## WHAT YOU HAVE TO DO
The count of lines with the string "notepad" in the material is all that should be returned.

══════════

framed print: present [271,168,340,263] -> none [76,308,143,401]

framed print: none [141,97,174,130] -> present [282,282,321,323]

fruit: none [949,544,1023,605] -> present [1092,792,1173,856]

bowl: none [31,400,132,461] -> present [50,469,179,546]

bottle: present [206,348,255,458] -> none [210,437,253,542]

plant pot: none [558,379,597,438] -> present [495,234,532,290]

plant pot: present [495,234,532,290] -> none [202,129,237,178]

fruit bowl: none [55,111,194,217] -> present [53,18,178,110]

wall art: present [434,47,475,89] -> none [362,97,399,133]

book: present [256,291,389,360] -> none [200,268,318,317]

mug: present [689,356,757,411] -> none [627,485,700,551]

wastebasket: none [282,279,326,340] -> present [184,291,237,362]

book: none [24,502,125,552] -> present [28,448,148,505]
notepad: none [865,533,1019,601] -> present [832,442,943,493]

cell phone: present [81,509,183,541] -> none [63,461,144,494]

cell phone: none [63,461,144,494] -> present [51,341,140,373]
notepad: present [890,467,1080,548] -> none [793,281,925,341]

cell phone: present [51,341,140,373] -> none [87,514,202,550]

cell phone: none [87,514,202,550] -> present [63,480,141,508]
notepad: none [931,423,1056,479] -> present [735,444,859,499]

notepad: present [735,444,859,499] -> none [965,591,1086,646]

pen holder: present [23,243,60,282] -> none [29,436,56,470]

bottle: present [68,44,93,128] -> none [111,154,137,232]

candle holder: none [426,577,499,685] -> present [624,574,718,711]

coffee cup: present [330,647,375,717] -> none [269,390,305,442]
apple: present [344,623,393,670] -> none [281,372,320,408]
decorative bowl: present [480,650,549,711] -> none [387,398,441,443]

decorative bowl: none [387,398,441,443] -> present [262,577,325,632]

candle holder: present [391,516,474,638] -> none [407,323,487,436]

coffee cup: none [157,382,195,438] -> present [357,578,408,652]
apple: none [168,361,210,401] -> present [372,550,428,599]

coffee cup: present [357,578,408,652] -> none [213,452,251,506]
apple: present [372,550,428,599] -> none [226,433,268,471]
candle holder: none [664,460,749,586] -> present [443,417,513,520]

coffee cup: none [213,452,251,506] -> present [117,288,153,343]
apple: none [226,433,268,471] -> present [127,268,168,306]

══════════

## ANSWER TO THIS TASK
4